Getting at adult basic education students’ study strategies: a pilot study. (English)

van Groenestijn, Mieke (ed.) et al., Mathematics as part of lifelong learning. Proceedings of the 5th international conference of adults learning maths ‒ research forum, ALM 5, Utrecht, The Netherlands, July 1‒3, 1998. London: Goldsmiths College, University of London (ISBN 0-902986-46-5). 85-91 (1999).

In 1997, the author combined a course assignment to conduct a pilot field research project with a long-standing interest in learning more about mathematical understandings of adults who enroll in adult basic education (ABE) programs. The setting was an adult learning center in Massachusetts in a math class of 16 adult learners, three of whom were the focus of the study. Through twelve participant class observations and five interviews she aimed to devise a way to begin to investigate and to document strategies low literate adults with little formal education use to successfully negotiate the mathematics embedded in the activities and demands of their lives.
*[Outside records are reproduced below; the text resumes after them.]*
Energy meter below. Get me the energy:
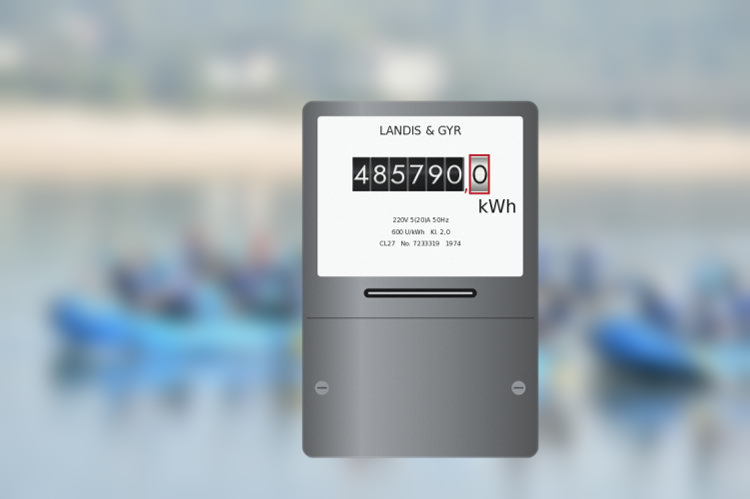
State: 485790.0 kWh
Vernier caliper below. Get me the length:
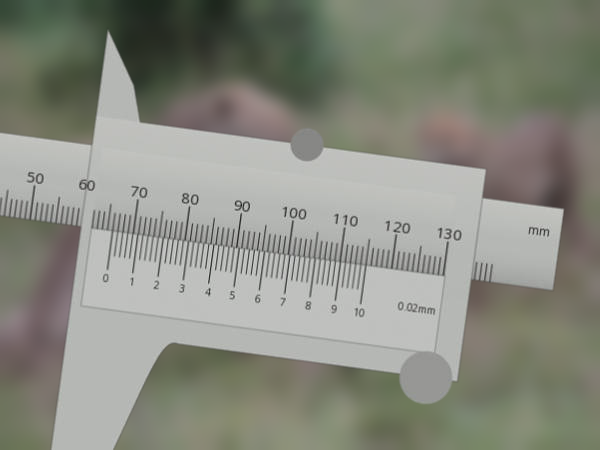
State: 66.0 mm
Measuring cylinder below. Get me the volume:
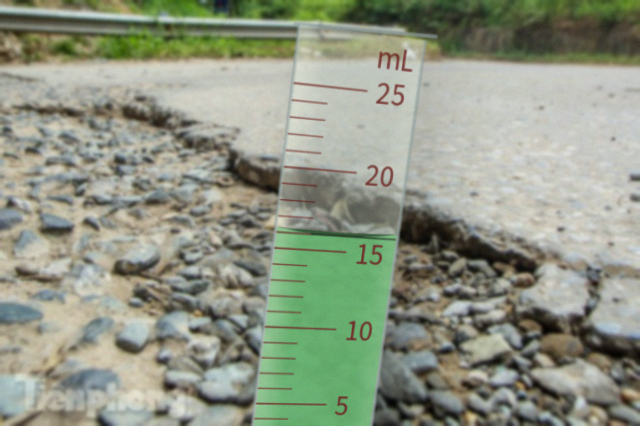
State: 16 mL
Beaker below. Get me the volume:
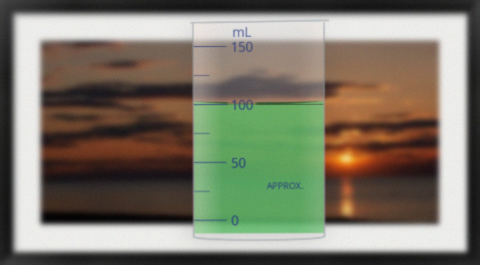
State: 100 mL
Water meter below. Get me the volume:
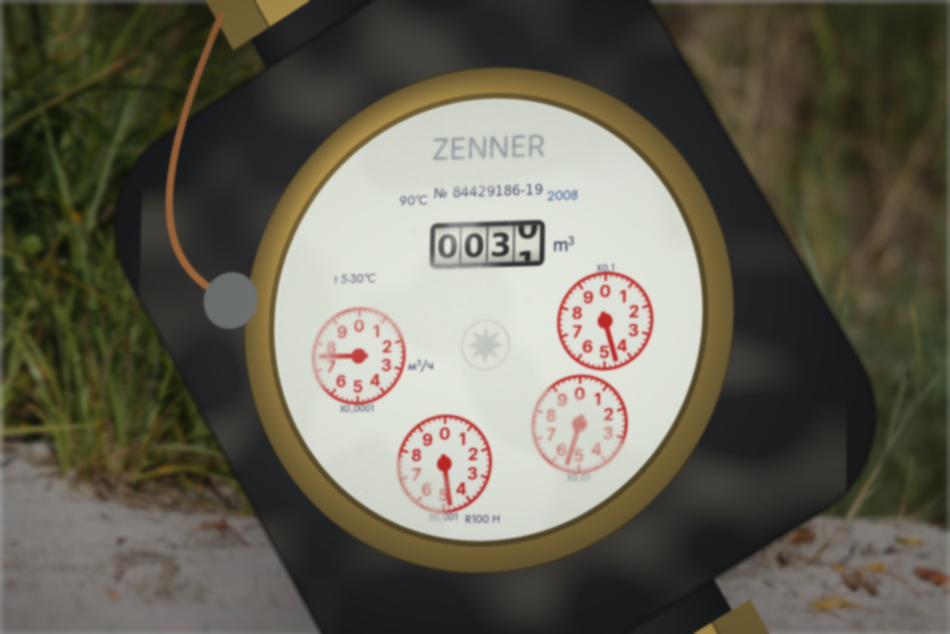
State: 30.4547 m³
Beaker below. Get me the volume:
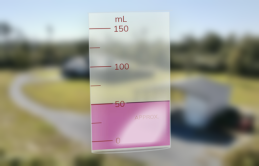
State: 50 mL
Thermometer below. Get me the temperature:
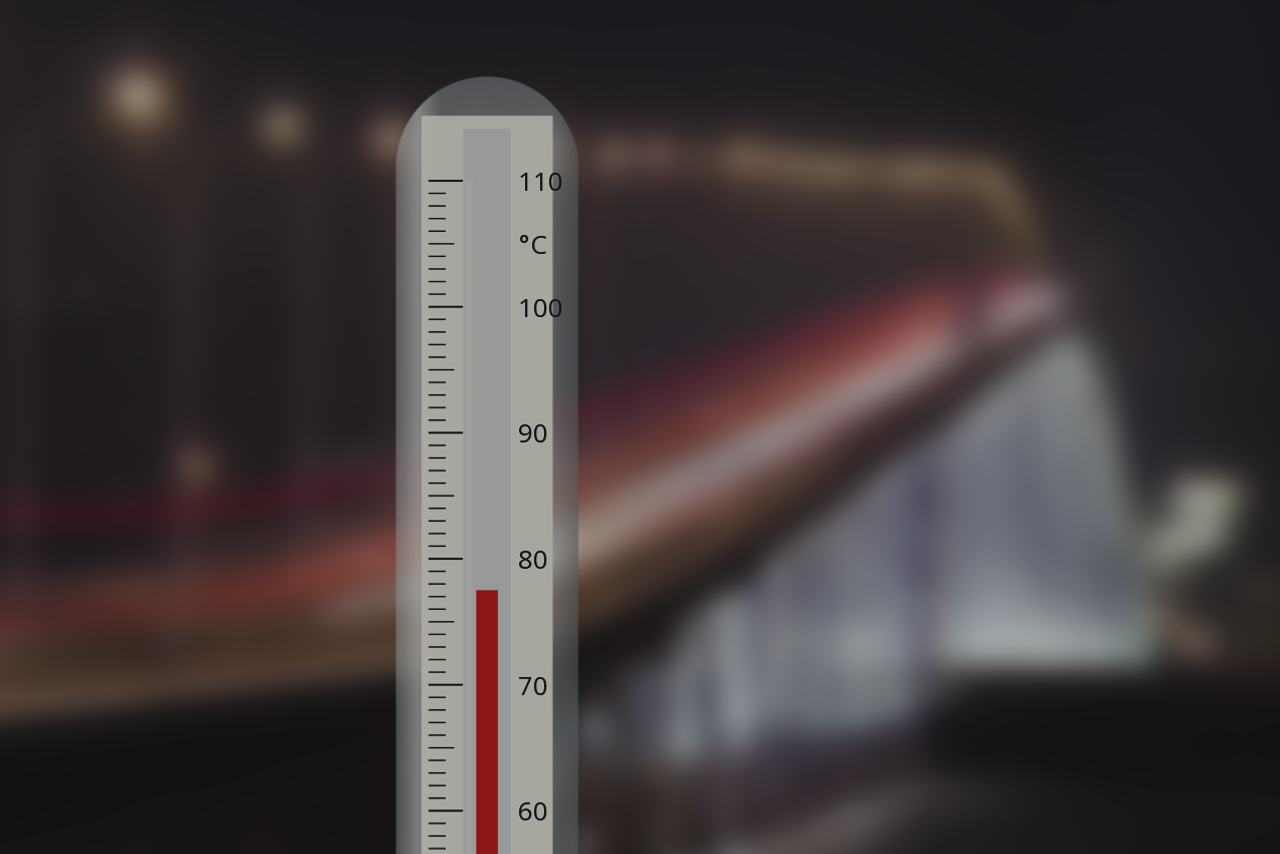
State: 77.5 °C
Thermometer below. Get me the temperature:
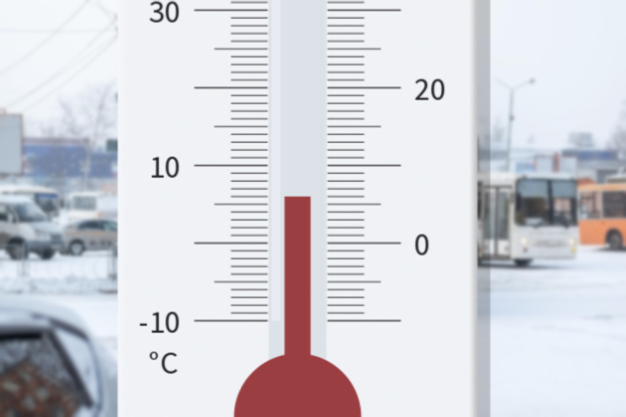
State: 6 °C
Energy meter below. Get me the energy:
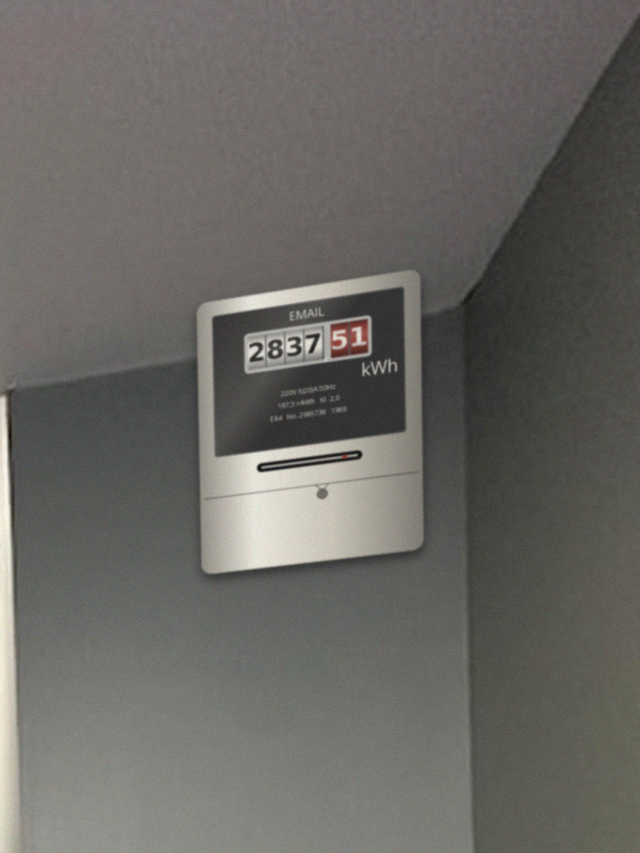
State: 2837.51 kWh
The findings from this initial foray suggest that adults enrolled in basic skill programs use some sensible strategies in their everyday math activity that either appear idiosyncratic or differ from traditionally taught school math. The author$\rq$s questions were: (1) What sturdy methods, strategies, and algorithms do adults (who enroll in ABE programs in the U.S.) use in their out-of-school mathematical practice? (2) How might it be possible to uncover such strategies in an ABE setting? (3) Once we do uncover personal strategies, what do we as teachers do with that information?